[Opening RECORDED DATA section]

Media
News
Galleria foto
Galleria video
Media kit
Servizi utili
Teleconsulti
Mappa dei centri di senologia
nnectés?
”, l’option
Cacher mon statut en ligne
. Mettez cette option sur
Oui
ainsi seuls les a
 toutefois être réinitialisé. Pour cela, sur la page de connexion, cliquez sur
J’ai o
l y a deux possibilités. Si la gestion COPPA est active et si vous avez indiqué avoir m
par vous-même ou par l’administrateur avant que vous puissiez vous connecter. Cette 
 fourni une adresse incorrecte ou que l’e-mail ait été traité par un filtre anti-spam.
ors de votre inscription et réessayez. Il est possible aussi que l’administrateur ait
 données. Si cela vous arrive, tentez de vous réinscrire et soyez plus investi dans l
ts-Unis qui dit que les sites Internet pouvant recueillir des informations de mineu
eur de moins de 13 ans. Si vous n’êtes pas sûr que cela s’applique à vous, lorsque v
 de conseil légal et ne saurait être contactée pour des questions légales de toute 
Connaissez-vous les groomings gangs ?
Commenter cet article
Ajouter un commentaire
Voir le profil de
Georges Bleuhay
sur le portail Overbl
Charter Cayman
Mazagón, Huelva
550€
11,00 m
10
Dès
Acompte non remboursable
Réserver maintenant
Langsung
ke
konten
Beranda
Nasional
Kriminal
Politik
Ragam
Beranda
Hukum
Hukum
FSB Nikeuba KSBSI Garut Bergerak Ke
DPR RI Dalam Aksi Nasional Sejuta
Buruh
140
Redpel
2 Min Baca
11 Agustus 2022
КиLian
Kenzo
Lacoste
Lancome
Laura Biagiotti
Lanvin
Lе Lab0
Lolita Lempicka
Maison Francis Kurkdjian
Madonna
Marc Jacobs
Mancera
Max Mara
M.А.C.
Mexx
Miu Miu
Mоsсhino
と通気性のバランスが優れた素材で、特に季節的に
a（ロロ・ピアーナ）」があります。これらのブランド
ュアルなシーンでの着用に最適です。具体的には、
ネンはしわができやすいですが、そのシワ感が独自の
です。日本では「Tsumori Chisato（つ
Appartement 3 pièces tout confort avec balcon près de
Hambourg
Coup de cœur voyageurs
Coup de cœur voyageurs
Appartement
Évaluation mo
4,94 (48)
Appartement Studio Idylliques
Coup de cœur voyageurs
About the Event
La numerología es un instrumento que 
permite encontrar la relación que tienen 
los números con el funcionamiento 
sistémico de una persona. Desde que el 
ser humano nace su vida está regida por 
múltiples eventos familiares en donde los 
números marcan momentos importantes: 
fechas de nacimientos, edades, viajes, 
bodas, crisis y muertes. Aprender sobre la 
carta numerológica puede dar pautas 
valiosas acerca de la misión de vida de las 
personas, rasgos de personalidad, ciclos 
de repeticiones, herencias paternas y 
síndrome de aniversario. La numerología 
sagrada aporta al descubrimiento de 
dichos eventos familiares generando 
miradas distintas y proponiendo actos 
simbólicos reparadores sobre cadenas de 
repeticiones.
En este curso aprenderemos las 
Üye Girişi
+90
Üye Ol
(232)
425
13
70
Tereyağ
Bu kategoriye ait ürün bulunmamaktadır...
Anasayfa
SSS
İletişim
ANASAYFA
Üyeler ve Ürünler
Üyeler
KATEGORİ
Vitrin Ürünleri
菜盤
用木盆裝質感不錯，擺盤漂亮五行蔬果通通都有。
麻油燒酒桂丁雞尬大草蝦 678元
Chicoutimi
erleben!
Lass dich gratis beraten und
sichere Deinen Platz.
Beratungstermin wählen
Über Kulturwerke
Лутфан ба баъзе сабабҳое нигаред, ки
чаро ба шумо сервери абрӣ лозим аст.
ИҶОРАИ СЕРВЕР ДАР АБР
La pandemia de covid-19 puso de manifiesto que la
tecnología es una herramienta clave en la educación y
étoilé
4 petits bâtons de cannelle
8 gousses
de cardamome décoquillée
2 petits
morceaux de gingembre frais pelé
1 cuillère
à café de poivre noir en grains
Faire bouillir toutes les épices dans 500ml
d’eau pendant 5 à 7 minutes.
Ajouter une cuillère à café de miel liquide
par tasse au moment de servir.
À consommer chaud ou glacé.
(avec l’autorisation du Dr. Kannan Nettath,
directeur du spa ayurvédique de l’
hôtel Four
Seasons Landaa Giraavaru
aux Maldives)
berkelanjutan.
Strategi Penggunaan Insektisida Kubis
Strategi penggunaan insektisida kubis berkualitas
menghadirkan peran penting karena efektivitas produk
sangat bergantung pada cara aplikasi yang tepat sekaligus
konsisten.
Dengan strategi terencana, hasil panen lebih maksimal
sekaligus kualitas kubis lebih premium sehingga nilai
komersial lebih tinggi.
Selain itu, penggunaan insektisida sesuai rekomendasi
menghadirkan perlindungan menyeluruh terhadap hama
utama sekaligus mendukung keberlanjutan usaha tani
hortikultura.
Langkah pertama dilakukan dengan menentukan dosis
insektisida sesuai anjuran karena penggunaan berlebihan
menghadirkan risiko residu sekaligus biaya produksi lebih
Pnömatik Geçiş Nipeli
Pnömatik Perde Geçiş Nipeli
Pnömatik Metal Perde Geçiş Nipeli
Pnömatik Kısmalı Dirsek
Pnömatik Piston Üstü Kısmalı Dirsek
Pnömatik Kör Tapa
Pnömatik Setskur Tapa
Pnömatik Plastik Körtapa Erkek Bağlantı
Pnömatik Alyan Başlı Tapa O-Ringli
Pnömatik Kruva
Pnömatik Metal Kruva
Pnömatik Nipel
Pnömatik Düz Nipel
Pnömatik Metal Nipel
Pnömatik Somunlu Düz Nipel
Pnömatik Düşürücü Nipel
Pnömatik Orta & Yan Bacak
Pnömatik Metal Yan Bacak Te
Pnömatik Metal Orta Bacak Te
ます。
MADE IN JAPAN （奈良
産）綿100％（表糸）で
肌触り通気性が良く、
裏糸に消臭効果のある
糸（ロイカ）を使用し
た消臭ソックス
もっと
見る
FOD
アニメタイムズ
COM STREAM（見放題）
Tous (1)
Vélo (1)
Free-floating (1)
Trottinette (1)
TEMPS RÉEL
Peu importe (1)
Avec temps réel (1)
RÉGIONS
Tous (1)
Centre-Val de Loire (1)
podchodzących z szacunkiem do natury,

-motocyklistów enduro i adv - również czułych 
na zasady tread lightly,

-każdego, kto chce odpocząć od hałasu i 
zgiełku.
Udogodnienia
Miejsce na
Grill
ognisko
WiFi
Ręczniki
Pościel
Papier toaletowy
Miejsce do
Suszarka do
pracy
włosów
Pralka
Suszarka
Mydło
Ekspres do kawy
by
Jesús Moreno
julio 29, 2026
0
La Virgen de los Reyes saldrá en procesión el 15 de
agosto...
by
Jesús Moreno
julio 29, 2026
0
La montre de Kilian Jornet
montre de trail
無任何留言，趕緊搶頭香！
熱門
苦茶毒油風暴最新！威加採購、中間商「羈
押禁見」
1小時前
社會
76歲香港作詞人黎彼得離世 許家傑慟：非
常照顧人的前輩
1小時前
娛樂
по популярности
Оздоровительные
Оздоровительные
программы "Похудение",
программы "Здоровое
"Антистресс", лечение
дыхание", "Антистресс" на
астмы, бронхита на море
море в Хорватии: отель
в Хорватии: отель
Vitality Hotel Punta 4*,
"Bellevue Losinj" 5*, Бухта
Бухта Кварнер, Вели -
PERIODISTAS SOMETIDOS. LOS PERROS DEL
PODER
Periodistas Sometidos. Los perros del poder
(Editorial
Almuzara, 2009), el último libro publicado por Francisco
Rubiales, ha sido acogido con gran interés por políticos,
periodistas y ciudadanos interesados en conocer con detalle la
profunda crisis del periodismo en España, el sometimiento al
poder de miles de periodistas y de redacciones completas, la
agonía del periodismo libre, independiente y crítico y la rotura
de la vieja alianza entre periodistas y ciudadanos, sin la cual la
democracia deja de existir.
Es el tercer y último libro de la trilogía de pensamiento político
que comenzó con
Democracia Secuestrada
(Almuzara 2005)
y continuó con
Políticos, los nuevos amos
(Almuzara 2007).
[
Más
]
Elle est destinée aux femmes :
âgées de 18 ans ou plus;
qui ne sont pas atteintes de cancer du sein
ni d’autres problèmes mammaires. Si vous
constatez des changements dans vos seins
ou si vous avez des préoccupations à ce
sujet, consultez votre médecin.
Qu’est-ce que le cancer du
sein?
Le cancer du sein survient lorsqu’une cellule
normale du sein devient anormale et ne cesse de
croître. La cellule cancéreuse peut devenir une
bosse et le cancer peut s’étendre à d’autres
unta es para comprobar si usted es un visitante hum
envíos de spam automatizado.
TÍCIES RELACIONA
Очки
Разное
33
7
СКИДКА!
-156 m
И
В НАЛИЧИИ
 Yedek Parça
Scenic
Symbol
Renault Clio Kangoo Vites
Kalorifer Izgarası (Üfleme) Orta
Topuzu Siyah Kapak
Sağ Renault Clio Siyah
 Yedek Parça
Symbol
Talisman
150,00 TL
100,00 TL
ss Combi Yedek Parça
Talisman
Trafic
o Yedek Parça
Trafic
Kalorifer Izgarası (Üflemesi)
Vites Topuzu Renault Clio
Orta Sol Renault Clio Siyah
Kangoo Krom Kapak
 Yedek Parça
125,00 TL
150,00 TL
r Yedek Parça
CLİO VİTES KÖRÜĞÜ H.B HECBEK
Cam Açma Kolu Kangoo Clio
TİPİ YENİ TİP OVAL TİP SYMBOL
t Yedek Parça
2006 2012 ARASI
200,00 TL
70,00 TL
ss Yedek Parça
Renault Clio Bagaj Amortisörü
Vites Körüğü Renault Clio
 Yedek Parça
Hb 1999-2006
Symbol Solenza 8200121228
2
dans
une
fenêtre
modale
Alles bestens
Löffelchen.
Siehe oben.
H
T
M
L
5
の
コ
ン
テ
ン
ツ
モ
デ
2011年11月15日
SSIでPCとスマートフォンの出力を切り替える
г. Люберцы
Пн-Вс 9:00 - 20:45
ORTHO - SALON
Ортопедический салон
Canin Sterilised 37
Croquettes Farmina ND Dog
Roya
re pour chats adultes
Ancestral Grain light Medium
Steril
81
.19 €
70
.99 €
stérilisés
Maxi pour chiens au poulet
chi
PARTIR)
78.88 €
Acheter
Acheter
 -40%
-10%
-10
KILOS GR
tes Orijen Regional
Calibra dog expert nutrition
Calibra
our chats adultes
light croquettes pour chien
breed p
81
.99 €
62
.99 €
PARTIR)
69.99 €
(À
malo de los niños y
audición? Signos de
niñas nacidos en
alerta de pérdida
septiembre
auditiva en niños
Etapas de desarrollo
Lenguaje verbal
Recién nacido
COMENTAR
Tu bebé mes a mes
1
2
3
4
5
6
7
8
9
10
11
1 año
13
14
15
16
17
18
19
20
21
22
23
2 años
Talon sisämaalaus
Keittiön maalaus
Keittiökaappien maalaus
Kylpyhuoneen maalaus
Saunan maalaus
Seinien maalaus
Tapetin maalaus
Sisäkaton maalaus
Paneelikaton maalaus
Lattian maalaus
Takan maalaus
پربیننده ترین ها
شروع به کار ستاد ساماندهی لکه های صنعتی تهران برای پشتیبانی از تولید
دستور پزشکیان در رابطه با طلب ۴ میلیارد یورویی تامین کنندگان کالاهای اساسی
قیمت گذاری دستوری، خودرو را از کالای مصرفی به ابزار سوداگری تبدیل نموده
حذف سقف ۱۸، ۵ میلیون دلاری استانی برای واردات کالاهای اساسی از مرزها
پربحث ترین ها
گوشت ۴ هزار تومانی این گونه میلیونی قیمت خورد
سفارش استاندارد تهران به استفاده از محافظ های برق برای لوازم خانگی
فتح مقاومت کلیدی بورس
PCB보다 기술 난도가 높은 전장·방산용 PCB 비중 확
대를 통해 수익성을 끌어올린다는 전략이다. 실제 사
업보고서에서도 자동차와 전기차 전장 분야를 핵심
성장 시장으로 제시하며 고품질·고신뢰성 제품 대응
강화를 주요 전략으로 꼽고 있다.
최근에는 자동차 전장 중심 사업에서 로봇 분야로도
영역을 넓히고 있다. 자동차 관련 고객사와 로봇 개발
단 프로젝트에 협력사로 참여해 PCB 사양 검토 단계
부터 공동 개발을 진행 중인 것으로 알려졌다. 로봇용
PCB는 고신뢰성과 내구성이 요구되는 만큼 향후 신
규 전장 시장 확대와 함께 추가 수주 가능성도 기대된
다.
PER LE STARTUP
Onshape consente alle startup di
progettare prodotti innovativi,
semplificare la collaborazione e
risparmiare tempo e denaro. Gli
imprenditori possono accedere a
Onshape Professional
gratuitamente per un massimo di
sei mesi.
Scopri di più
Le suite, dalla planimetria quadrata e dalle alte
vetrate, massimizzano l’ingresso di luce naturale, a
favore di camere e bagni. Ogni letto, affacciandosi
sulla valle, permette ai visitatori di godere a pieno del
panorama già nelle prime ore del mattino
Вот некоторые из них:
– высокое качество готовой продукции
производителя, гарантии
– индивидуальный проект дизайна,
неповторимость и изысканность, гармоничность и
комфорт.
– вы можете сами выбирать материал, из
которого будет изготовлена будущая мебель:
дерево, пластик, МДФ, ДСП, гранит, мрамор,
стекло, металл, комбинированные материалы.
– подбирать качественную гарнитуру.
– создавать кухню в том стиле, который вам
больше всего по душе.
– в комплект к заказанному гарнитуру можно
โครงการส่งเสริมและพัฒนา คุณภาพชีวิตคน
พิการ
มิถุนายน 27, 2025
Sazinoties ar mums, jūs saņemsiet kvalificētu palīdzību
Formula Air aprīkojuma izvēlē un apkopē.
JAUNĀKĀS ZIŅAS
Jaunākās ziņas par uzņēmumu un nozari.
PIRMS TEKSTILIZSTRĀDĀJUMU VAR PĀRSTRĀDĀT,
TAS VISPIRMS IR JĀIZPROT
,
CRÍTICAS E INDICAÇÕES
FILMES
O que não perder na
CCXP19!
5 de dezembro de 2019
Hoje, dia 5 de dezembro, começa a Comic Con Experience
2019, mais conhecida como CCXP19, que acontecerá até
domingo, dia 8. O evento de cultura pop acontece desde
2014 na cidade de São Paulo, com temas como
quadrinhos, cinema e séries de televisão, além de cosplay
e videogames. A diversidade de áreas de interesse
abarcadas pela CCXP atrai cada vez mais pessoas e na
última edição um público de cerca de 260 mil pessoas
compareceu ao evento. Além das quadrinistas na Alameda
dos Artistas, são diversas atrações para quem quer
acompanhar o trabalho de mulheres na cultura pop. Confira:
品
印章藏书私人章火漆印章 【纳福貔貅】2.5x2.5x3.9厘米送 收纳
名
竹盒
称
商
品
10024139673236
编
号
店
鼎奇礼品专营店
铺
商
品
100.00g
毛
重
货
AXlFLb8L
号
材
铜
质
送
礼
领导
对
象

[Closing RECORDED DATA section]

=== TASK ===
Collect every line above that contains the word "libro".

=== THE COMPLETED TASK ===
Almuzara, 2009), el último libro publicado por Francisco
Es el tercer y último libro de la trilogía de pensamiento político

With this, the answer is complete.